The Opportunities: Promoting only-in-California experiences; a new interest in wellness, fitness and spirituality experiences; more affordable flights opening family travel and broadening the range of target income demographics.
Marketing Tip: Use engaging video content and imagery to cut through the clutter.
Brazil is a promising opportunity market for California. The Golden State currently has only 9.6 percent of the total U.S. visitation, and the market is still poised for massive growth despite the recent triple-whammy of political, economic and health crises.
Brazil’s economic crisis has stabilized over the past year, and 66 percent of the country’s 210 million citizens intend to travel abroad in the next two years. This is a high spending market in general — with only 189,000 visitors to California in 2016, the spend still reached an impressive $410 million.
The super affluent have been less impacted by the financial crisis, and as a result, Visit California has been focused on this specific segment while continuing to show long-term commitment to the market through expanded marketing investment. In terms of marketing, social and digital is where it’s at: More than 120 million Brazilians are connected and highly engaged on social platforms.
The Challenges: Economic instability, the popularity of the East Coast and limited direct flights.
The Opportunities: California’s entertainment and culinary experiences are very popular with Brazilians; the outdoor and wellness segments are growing; the super affluent have not been affected by the economic crisis and are highly receptive to what’s cool in California.
Marketing Tip: Brazilians use social media more than any other international market; Facebook and Instagram are the two most popular platforms to reach Brazilian travelers.
Even with the Canadian dollar struggling over the past 18 months, 1.6 million Canadians spent over $2 billion in California last year. Ample airlift makes getting to California easy for the state’s neighbors to the north with 5,500 daily nonstop seats.
That said, the current political climate is definitely having an impact on intent to visit the U.S. It’s critical that California conveys a welcoming message and highlights economic value so that Canadians know that not only is their business welcome, but their dollars can go very far here. Multigenerational travel is on the upswing, as is family travel, which was up 5 percent last year.
The Challenges: Unwelcoming perception due to current U.S. administration; value of Canadian dollar declining; and Canadians opting to stay within their borders for country’s 150th birthday.
The Opportunities: Millennial and family travel segments are growing; nature, culture and good food are key interests; the luxury market is ripe with opportunity.
Marketing Tip: Create a sense of urgency to give Canadian travelers a motivation to visit “right now” to counter the “wait and see” sentiment.
While eight million Mexicans visit California each year, Visit California’s marketing activity is focused specifically on attracting the well-educated, affluent consumers who can afford to travel by air — essentially 13 percent of the 130 million total Mexican population.
Last year, 550,000 Mexican visitors arrived by air, spending $596 million.
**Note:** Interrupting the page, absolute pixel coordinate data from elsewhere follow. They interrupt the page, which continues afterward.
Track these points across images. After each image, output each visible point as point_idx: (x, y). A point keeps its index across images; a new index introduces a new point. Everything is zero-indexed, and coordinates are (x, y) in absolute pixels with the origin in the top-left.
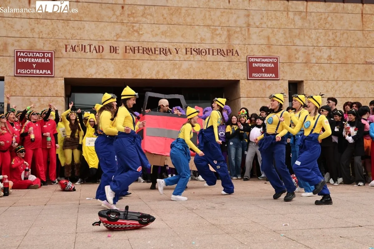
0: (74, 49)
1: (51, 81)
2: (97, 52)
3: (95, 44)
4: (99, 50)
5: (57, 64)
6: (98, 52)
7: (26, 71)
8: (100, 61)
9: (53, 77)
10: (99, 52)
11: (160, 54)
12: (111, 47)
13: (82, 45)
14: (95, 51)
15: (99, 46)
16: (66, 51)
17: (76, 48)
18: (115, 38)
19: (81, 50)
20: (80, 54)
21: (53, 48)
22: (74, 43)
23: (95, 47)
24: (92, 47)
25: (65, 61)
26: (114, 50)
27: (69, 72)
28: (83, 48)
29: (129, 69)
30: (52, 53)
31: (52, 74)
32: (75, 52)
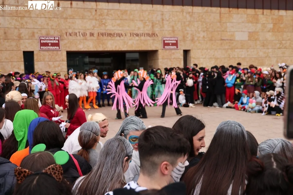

Notably, a 6.2 percent decline is forecast for this year, and contentious political rhetoric certainly contributed to this drop. That said, Visit California remains optimistic that attention to promoting a welcoming message will help to counter this drop.
Mexicans have more opportunities for long weekend travel, as summer school holiday periods are shortened to just five weeks, and close proximity makes California easily accessible for shorter trips.
The Challenges: The Trump administration’s travel and immigration policies.
The Opportunities: The Cross Border Xpress (CBX) opening a new gateway via the Tijuana border crossing; the Open Skies agreement will bring in new airlift and connections; key motivators will continue to be family fun, shopping and theme parks.
Marketing Tip: Seventy percent of the most desirable business is coming from Mexico City, making it a great place to focus efforts.